(The task): Write out the lines below word for word, covering only the stretch from the line containing "scientific name: Caulerpa prolifera" through the line containing "locality: EGM 20: El".

(Extracted records):

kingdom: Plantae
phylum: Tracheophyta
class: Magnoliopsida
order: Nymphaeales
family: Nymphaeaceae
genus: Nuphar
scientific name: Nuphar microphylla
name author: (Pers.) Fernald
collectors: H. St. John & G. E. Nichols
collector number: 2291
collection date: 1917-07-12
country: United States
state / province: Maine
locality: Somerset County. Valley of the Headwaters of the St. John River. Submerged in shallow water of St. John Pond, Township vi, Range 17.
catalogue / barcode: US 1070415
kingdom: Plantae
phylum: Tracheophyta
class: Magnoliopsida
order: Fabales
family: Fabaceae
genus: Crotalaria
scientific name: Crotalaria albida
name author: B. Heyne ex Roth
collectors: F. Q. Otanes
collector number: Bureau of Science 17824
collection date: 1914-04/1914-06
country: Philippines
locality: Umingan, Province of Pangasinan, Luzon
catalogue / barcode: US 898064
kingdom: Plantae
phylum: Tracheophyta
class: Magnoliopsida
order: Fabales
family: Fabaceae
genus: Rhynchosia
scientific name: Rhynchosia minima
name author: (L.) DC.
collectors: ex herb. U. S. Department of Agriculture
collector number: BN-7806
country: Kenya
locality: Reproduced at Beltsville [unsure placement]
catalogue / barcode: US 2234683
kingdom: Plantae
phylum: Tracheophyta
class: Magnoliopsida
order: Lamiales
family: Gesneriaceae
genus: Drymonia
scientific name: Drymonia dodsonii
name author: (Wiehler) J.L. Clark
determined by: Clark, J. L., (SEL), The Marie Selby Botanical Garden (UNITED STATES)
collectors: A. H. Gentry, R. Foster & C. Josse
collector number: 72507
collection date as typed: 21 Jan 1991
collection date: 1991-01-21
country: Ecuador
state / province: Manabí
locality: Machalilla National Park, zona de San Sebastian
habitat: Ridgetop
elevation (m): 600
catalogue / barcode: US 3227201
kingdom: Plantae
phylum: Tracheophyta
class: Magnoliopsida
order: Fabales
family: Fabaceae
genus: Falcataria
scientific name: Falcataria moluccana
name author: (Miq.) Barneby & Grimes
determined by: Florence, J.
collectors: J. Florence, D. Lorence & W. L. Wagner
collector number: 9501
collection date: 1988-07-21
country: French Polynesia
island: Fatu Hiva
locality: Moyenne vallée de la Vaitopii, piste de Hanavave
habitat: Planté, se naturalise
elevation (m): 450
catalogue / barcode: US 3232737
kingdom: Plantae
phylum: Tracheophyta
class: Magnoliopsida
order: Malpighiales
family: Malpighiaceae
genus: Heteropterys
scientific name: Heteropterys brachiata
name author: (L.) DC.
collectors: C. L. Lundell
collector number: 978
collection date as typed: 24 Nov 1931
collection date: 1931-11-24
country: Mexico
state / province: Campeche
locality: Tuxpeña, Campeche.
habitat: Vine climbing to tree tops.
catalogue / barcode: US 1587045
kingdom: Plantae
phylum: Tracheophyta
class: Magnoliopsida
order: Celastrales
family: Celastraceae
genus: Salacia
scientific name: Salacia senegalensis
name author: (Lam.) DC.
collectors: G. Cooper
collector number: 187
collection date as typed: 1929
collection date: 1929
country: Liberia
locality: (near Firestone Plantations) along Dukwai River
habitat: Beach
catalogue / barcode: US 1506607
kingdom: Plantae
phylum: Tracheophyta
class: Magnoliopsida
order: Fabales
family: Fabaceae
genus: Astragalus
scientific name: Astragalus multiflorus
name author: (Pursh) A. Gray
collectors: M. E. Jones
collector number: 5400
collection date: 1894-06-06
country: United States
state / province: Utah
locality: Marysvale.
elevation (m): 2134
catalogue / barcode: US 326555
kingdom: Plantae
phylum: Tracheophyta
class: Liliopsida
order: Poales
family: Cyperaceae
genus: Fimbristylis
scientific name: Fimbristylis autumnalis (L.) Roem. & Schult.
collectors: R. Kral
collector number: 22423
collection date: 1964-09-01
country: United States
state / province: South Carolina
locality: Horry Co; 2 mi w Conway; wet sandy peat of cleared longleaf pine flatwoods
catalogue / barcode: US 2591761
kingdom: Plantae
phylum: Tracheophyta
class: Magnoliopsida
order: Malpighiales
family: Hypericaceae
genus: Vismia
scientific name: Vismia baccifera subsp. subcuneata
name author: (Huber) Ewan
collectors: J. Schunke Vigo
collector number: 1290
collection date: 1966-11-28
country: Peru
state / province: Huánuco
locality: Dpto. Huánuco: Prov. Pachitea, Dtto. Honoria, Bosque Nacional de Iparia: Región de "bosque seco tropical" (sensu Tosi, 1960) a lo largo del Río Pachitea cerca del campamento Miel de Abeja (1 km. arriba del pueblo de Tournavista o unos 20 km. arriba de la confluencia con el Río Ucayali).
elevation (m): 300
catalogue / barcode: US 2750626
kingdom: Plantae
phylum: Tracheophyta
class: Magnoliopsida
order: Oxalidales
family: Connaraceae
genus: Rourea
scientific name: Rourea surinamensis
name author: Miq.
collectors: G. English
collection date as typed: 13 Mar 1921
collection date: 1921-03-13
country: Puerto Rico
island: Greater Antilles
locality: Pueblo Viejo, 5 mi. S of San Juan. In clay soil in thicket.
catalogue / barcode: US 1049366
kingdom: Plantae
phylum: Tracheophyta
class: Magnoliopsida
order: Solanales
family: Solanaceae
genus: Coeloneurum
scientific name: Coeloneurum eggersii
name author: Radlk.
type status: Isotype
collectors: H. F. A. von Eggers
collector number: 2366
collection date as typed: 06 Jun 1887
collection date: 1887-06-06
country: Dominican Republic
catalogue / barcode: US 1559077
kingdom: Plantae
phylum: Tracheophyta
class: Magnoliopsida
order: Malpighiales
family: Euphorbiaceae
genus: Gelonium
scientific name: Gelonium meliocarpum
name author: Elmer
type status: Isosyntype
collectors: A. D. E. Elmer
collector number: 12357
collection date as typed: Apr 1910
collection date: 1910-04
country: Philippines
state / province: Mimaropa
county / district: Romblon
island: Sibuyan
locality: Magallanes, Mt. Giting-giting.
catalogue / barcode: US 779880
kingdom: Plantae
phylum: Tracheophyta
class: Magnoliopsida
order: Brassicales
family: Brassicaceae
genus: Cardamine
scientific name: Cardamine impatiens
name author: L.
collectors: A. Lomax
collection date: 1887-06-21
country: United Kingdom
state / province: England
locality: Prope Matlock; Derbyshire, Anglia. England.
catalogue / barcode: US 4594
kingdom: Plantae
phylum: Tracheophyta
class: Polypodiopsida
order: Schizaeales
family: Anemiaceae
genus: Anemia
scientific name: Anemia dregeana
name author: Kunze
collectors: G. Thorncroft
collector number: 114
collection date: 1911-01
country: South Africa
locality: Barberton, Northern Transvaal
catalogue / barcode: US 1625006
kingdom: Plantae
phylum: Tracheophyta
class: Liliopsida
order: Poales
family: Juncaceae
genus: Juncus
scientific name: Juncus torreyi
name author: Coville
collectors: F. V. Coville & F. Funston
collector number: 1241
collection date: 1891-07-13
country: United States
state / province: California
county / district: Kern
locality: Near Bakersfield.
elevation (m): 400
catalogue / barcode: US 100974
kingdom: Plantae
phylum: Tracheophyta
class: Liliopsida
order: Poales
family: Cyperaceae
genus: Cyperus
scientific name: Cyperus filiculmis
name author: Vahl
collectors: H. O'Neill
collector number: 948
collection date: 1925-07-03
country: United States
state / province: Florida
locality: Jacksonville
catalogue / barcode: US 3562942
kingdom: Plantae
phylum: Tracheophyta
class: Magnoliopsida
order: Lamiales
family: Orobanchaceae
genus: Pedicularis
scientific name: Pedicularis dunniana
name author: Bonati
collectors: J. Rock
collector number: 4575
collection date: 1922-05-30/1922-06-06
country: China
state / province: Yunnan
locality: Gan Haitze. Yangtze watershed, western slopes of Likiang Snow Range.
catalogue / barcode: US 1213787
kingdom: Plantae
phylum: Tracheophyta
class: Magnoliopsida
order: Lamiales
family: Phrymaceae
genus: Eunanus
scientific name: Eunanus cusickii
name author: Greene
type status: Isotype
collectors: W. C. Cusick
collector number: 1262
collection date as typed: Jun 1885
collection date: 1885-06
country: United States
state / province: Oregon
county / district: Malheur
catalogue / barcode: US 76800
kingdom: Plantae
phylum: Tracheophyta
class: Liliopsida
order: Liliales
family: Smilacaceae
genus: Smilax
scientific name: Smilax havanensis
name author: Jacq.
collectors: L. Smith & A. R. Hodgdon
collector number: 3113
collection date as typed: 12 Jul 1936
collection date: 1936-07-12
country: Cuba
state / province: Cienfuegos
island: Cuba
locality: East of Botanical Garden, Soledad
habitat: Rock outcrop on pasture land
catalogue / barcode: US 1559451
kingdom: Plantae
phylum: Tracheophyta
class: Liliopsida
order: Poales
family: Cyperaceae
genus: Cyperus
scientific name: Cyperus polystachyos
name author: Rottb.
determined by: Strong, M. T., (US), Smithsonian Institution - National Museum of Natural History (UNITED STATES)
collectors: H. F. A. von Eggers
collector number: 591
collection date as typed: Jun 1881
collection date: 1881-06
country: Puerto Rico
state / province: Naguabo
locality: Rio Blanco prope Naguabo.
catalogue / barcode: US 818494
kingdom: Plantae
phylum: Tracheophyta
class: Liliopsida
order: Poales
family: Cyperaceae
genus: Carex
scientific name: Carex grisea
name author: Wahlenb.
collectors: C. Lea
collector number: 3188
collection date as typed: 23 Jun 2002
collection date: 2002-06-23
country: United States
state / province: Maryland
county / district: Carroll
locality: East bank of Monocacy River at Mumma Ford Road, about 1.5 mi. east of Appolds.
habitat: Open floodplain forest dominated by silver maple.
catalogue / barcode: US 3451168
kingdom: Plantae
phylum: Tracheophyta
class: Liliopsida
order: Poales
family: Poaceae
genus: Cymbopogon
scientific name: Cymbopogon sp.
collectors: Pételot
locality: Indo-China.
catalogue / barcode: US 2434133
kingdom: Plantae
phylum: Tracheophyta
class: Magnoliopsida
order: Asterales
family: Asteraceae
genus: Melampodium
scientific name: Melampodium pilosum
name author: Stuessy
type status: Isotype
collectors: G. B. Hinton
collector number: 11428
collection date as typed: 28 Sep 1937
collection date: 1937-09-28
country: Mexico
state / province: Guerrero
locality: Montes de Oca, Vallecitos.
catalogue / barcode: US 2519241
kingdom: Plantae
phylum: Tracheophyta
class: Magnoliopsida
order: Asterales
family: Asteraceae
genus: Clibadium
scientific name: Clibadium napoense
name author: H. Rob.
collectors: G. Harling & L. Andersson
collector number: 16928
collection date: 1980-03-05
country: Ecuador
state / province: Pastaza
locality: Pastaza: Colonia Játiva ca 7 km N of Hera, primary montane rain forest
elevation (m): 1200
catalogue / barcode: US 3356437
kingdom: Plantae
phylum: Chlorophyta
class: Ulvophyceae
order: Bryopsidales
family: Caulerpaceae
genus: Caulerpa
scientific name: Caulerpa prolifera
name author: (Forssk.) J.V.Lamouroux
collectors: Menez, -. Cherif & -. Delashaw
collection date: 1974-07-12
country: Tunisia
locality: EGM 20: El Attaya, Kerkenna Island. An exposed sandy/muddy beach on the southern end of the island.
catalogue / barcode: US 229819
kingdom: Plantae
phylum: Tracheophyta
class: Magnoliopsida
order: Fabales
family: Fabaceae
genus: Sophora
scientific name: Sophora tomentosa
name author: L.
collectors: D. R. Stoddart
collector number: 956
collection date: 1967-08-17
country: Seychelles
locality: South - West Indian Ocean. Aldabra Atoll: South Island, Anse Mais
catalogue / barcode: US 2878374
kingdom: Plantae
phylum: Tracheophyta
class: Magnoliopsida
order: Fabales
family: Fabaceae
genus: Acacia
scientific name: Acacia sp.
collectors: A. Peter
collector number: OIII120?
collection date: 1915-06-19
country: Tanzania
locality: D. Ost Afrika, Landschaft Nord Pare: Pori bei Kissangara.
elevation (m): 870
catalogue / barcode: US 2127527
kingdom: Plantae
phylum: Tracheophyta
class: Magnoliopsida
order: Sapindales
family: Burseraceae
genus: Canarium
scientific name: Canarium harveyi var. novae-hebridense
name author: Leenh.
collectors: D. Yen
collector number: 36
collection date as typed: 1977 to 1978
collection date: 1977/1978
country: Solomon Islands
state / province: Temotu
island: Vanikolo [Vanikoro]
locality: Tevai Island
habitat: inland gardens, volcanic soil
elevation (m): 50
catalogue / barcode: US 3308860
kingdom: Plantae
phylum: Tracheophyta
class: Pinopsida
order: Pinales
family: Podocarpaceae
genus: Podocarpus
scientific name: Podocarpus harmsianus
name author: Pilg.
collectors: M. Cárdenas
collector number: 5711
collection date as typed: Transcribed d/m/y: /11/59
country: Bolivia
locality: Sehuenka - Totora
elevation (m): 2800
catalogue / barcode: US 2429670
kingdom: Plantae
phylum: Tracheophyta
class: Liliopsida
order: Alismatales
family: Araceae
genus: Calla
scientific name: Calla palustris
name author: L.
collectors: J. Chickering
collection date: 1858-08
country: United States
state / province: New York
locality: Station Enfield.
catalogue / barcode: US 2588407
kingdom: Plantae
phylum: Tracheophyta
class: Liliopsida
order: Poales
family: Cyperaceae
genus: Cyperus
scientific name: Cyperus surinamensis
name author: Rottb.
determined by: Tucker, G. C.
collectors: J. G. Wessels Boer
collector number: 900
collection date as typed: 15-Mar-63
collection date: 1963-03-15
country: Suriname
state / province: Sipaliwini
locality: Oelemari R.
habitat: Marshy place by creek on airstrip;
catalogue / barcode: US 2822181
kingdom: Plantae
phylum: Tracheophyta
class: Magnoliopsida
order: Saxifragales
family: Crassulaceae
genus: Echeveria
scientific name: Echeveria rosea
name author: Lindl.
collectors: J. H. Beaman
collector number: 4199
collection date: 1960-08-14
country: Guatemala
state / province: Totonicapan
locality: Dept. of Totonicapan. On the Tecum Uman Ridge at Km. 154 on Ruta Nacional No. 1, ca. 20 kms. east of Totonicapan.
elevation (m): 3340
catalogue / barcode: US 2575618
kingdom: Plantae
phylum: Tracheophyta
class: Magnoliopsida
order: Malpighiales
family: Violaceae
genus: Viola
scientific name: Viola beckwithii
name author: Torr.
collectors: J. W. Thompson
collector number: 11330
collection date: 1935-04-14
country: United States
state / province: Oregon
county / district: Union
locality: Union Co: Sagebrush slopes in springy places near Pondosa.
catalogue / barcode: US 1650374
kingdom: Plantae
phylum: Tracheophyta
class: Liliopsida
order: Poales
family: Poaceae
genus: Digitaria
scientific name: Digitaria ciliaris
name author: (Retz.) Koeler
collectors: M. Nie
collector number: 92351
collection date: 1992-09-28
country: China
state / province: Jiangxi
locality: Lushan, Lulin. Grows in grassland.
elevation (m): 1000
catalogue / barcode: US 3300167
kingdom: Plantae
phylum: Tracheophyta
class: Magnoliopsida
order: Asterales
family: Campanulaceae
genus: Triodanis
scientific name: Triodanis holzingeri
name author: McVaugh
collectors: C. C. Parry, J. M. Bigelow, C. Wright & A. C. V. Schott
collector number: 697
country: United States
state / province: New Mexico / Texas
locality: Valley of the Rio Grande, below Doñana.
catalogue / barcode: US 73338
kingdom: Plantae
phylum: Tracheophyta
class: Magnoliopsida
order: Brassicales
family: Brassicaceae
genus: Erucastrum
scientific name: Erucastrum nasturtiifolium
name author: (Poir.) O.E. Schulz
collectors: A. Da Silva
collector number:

(The result):
scientific name: Caulerpa prolifera
name author: (Forssk.) J.V.Lamouroux
collectors: Menez, -. Cherif & -. Delashaw
collection date: 1974-07-12
country: Tunisia
locality: EGM 20: El Attaya, Kerkenna Island. An exposed sandy/muddy beach on the southern end of the island.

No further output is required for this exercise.